Copy each line of the material below that includes the string "VIGILÂNCIA".

### Input material
"""

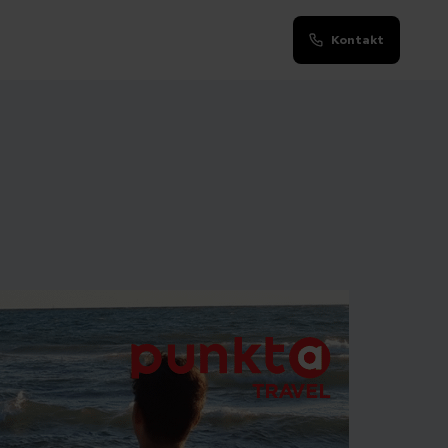
Kontakt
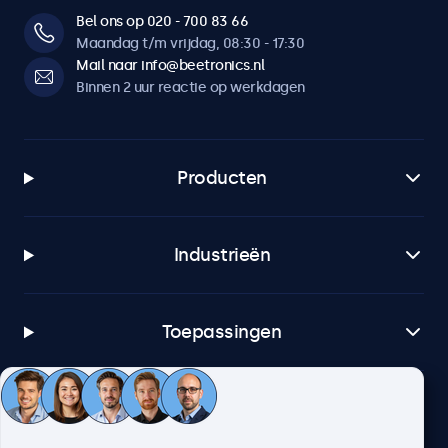
Bel ons op 020 - 700 83 66
Maandag t/m vrijdag, 08:30 - 17:30
Mail naar info@beetronics.nl
Binnen 2 uur reactie op werkdagen
Producten
Industrieën
Toepassingen
Klantenservice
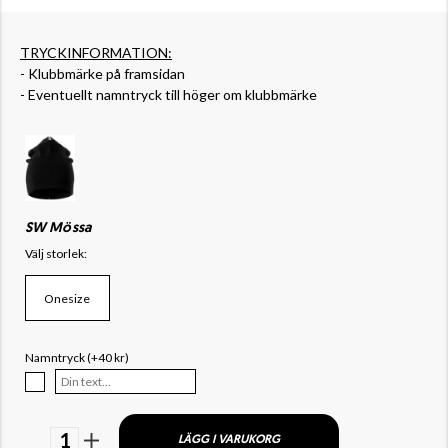
TRYCKINFORMATION:
- Klubbmärke på framsidan
- Eventuellt namntryck till höger om klubbmärke
SW Mössa
Välj storlek:
Onesize
Namntryck (+40 kr)
1
LÄGG I VARUKORG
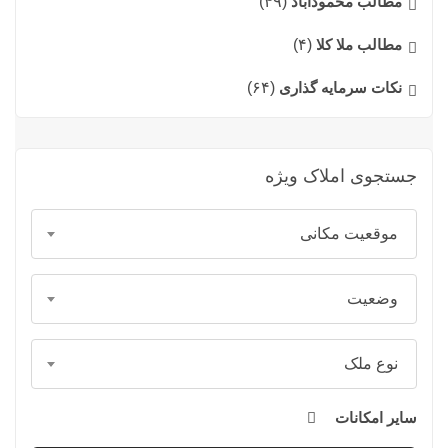
مطالب محمودآباد
(۴۹)
مطالب ملا کلا
(۴)
نکات سرمایه گذاری
(۶۴)
جستجوی املاک ویژه
موقعیت مکانی
وضعیت
نوع ملک
سایر امکانات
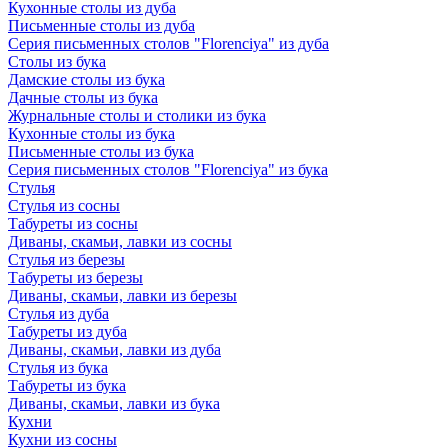
Кухонные столы из дуба
Письменные столы из дуба
Серия письменных столов "Florenciya" из дуба
Столы из бука
Дамские столы из бука
Дачные столы из бука
Журнальные столы и столики из бука
Кухонные столы из бука
Письменные столы из бука
Серия письменных столов "Florenciya" из бука
Стулья
Стулья из сосны
Табуреты из сосны
Диваны, скамьи, лавки из сосны
Стулья из березы
Табуреты из березы
Диваны, скамьи, лавки из березы
Стулья из дуба
Табуреты из дуба
Диваны, скамьи, лавки из дуба
Стулья из бука
Табуреты из бука
Диваны, скамьи, лавки из бука
Кухни
Кухни из сосны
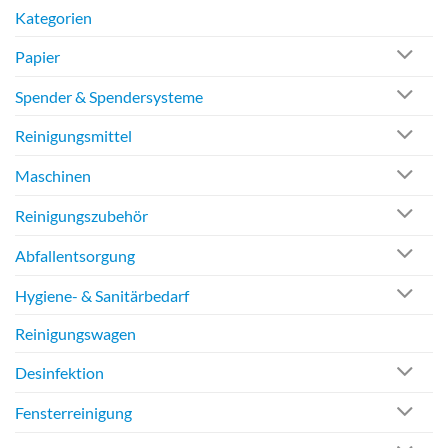
Kategorien
Papier
Spender & Spendersysteme
Reinigungsmittel
Maschinen
Reinigungszubehör
Abfallentsorgung
Hygiene- & Sanitärbedarf
Reinigungswagen
Desinfektion
Fensterreinigung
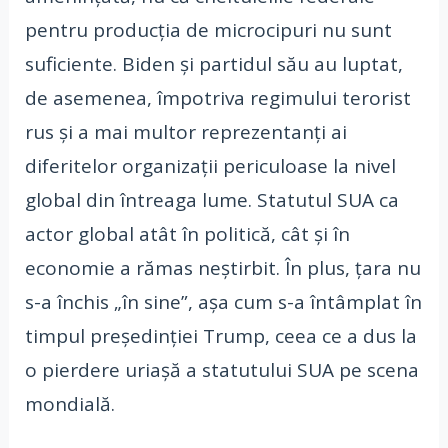
pentru producția de microcipuri nu sunt
suficiente. Biden și partidul său au luptat,
de asemenea, împotriva regimului terorist
rus și a mai multor reprezentanți ai
diferitelor organizații periculoase la nivel
global din întreaga lume. Statutul SUA ca
actor global atât în politică, cât și în
economie a rămas neștirbit. În plus, țara nu
s-a închis „în sine”, așa cum s-a întâmplat în
timpul președinției Trump, ceea ce a dus la
o pierdere uriașă a statutului SUA pe scena
mondială.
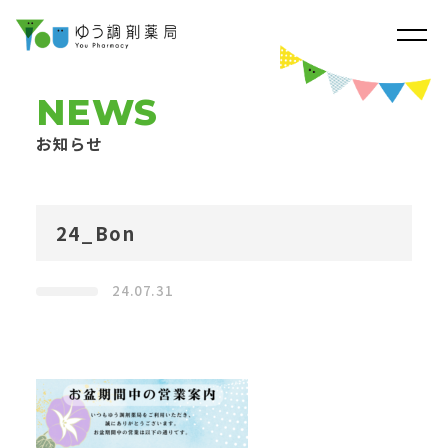
NEWS
お知らせ
24_Bon
24.07.31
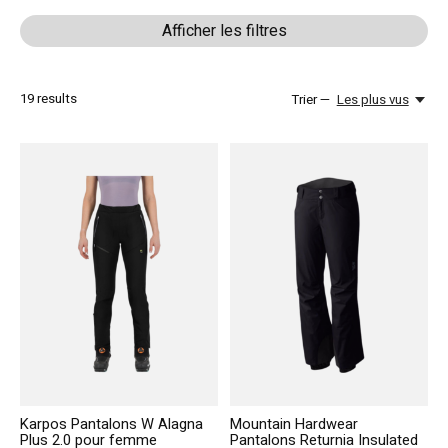
Afficher les filtres
19
results
Trier —
Les plus vus
Karpos Pantalons W Alagna
Mountain Hardwear
Plus 2.0 pour femme
Pantalons Returnia Insulated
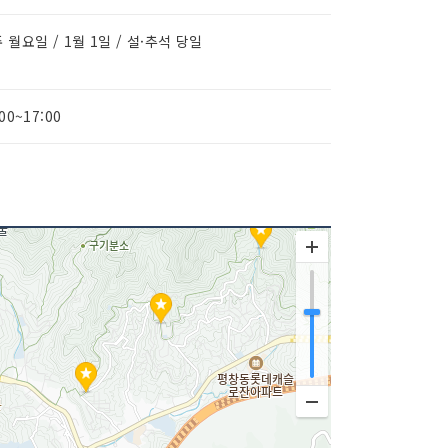
 월요일 / 1월 1일 / 설·추석 당일
:00~17:00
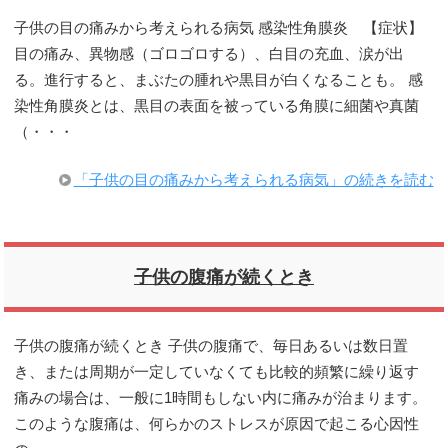
子供の目の痛みから考えられる病気 感染性角膜炎 【症状】
目の痛み、異物感（ゴロゴロする）、白目の充血、涙が出
る。進行すると、まぶたの腫れや黒目が白くなることも。 感
染性角膜炎とは、黒目の表面を被っている角膜に細菌や真菌
（・・・
「子供の目の痛みから考えられる病気」の続きを読む
子供の腹痛が続くとき
子供の腹痛が続くとき 子供の腹痛で、毎日あるいは数日置
き、または周期が一定していなくても比較的頻繁に繰り返す
痛みの場合は、一般に1時間もしない内に痛みが治まります。
このような腹痛は、何らかのストレスが原因で起こる心因性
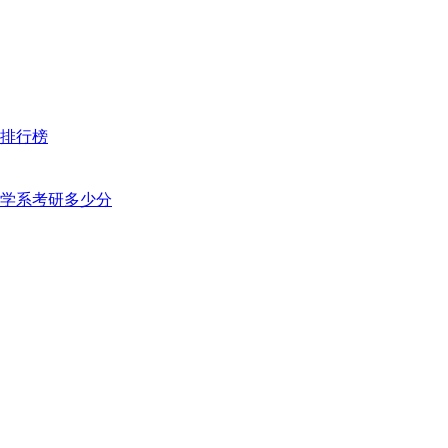
排行榜
学系考研多少分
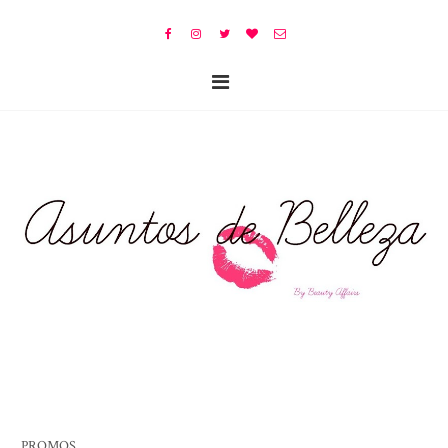
PROMOS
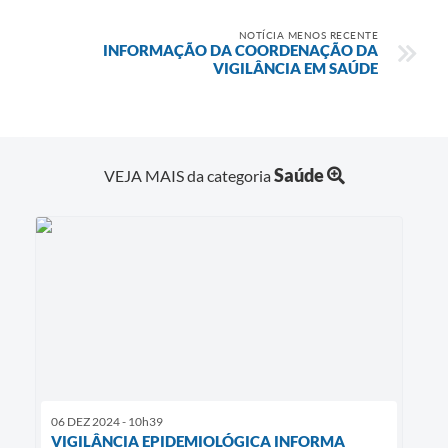
NOTÍCIA MENOS RECENTE
INFORMAÇÃO DA COORDENAÇÃO DA
VIGILÂNCIA EM SAÚDE
Saúde
VEJA MAIS da categoria
06 DEZ 2024 - 10h39
VIGILÂNCIA EPIDEMIOLÓGICA INFORMA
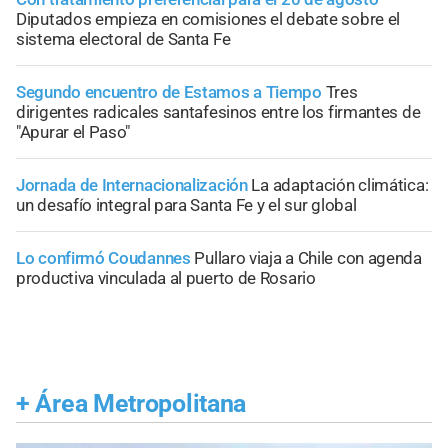
Diputados empieza en comisiones el debate sobre el
sistema electoral de Santa Fe
Segundo encuentro de Estamos a Tiempo
Tres
dirigentes radicales santafesinos entre los firmantes de
"Apurar el Paso"
Jornada de Internacionalización
La adaptación climática:
un desafío integral para Santa Fe y el sur global
Lo confirmó Coudannes
Pullaro viaja a Chile con agenda
productiva vinculada al puerto de Rosario
+
Área Metropolitana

"""

### Task output
VIGILÂNCIA EM SAÚDE
VIGILÂNCIA EPIDEMIOLÓGICA INFORMA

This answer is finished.